__What you will do__
Reproduce verbatim the lines of the records below, beginning at the line that contains "Để nhận bitcoin, hãy chọn ví của bạn." and continuing through the end of the records.

__Input__

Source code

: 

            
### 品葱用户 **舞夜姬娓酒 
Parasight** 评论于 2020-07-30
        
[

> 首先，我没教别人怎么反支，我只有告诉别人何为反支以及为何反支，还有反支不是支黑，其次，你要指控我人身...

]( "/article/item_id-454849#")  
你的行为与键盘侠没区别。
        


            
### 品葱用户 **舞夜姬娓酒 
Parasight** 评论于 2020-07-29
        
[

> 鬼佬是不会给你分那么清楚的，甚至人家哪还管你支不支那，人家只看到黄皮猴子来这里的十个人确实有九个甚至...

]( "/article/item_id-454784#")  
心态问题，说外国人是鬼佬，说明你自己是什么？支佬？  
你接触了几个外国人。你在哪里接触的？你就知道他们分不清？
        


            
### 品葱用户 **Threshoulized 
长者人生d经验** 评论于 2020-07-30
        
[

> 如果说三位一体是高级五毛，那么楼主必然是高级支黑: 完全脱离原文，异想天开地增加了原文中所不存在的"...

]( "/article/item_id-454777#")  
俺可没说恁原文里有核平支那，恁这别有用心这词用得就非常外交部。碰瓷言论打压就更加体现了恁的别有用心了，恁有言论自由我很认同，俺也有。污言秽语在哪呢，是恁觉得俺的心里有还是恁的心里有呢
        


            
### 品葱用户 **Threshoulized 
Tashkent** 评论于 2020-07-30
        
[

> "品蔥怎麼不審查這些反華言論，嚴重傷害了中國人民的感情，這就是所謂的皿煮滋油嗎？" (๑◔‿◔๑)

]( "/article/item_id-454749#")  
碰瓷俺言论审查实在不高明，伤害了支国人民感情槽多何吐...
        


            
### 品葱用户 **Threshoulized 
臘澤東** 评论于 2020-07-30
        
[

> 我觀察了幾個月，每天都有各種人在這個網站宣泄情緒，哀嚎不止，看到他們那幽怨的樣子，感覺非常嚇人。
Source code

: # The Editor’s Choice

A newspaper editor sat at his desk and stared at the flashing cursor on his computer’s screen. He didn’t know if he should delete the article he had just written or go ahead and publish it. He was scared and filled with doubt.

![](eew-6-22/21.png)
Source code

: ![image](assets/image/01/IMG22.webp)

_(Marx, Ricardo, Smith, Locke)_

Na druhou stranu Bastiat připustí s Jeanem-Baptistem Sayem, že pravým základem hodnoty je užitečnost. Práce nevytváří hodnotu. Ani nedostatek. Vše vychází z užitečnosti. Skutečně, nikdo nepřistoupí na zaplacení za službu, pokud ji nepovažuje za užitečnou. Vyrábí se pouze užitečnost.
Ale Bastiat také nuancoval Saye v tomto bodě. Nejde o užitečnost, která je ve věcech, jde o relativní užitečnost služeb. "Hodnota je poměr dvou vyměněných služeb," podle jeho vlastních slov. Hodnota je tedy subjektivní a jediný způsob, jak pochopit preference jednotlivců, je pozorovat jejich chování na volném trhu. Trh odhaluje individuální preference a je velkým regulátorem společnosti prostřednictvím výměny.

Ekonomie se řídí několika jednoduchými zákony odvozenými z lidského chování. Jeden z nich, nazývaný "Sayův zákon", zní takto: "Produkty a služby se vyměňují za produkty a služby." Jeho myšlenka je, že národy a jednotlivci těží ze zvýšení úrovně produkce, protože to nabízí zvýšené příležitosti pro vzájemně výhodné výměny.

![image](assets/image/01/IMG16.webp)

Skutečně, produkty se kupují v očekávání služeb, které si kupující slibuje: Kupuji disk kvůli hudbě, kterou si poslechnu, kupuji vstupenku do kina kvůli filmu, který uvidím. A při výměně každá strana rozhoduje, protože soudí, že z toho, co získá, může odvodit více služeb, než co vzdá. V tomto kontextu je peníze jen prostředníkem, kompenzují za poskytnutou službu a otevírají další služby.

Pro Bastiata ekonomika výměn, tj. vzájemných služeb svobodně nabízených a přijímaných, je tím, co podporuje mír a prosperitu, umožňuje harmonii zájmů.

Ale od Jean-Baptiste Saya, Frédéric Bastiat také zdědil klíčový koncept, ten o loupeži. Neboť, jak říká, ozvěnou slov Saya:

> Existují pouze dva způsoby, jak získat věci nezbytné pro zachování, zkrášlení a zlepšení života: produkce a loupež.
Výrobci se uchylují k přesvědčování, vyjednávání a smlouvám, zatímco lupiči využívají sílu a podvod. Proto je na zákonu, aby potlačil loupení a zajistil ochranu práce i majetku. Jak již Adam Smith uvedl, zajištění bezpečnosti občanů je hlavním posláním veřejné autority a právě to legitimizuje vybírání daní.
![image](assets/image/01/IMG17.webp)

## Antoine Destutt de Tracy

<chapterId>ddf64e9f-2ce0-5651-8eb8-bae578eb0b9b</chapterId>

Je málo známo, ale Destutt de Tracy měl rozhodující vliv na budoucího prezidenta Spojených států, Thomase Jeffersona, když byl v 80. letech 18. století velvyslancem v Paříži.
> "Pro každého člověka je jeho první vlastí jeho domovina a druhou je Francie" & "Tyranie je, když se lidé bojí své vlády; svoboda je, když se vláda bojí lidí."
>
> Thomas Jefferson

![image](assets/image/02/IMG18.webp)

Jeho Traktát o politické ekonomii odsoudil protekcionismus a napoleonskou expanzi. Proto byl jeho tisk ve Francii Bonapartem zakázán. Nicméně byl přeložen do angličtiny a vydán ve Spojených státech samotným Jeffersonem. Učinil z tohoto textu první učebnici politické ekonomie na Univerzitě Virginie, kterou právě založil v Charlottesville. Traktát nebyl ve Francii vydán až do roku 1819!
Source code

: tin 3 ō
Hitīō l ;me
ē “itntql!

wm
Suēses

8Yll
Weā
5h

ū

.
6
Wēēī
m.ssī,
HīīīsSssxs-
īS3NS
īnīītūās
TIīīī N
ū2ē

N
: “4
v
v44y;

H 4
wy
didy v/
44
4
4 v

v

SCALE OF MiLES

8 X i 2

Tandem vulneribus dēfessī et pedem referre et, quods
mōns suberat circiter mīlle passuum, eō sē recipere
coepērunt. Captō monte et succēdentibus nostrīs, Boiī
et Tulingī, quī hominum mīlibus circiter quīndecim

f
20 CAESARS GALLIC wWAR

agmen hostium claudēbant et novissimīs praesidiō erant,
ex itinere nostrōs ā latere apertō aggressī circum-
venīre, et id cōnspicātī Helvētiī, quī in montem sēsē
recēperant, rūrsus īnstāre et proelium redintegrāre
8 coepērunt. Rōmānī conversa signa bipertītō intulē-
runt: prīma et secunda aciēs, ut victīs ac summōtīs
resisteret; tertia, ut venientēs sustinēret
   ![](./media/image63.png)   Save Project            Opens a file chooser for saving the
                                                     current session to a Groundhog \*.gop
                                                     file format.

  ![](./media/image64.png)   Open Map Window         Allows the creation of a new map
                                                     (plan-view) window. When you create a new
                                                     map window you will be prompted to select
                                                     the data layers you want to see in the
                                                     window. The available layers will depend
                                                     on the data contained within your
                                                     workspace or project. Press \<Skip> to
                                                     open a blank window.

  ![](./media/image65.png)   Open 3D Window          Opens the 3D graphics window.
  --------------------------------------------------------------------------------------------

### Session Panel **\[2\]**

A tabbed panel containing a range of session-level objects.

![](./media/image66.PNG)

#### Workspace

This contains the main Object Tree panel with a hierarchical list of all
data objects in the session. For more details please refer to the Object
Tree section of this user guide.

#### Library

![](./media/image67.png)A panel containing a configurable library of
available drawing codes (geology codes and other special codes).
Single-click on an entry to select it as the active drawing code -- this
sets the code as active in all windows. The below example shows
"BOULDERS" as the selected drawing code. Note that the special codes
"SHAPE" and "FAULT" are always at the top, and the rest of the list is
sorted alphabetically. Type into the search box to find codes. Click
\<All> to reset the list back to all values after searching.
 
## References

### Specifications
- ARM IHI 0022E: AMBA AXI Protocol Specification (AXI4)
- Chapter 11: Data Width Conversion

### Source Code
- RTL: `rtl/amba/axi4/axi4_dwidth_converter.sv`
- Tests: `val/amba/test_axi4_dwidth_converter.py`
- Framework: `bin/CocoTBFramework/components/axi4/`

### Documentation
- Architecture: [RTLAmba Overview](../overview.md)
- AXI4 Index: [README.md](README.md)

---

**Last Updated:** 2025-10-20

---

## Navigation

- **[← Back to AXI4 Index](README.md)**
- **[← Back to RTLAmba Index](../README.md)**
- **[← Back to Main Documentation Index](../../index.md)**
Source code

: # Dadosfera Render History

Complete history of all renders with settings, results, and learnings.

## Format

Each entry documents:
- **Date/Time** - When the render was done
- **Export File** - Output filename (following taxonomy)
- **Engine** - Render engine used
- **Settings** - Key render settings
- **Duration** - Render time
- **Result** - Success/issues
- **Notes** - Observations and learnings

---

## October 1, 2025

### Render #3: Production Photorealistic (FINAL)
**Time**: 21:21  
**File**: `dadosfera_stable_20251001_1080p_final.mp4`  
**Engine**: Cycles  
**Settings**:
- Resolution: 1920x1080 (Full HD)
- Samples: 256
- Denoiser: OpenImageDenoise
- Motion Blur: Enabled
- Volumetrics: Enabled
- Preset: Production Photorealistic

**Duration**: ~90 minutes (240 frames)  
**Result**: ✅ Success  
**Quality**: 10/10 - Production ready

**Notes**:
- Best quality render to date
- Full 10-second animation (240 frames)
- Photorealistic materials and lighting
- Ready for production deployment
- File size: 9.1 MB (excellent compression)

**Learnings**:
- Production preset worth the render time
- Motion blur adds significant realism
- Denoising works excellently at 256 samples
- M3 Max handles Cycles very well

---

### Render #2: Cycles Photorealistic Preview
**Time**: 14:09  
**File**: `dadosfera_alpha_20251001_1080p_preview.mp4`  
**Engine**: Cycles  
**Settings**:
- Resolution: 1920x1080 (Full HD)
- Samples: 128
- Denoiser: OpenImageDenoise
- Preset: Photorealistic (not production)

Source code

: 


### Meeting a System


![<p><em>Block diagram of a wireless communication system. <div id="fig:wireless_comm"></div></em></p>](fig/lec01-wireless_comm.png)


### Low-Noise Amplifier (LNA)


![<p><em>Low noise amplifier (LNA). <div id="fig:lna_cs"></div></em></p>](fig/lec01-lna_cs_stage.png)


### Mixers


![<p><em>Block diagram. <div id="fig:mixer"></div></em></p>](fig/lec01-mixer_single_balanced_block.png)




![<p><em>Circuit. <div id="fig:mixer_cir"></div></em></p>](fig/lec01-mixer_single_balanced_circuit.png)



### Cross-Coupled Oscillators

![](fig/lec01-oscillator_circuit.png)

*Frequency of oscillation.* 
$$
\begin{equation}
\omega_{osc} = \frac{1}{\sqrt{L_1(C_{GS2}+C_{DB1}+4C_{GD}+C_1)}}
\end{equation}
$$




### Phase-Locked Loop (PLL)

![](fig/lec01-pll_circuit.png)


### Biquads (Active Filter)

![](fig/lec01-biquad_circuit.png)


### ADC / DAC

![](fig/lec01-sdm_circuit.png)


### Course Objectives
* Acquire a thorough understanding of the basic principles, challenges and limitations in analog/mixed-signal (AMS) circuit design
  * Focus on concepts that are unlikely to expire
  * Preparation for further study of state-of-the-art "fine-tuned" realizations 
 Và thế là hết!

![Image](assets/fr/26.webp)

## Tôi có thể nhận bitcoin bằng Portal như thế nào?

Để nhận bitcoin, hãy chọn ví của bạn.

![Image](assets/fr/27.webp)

__Exercise result__
Để nhận bitcoin, hãy chọn ví của bạn.

![Image](assets/fr/27.webp)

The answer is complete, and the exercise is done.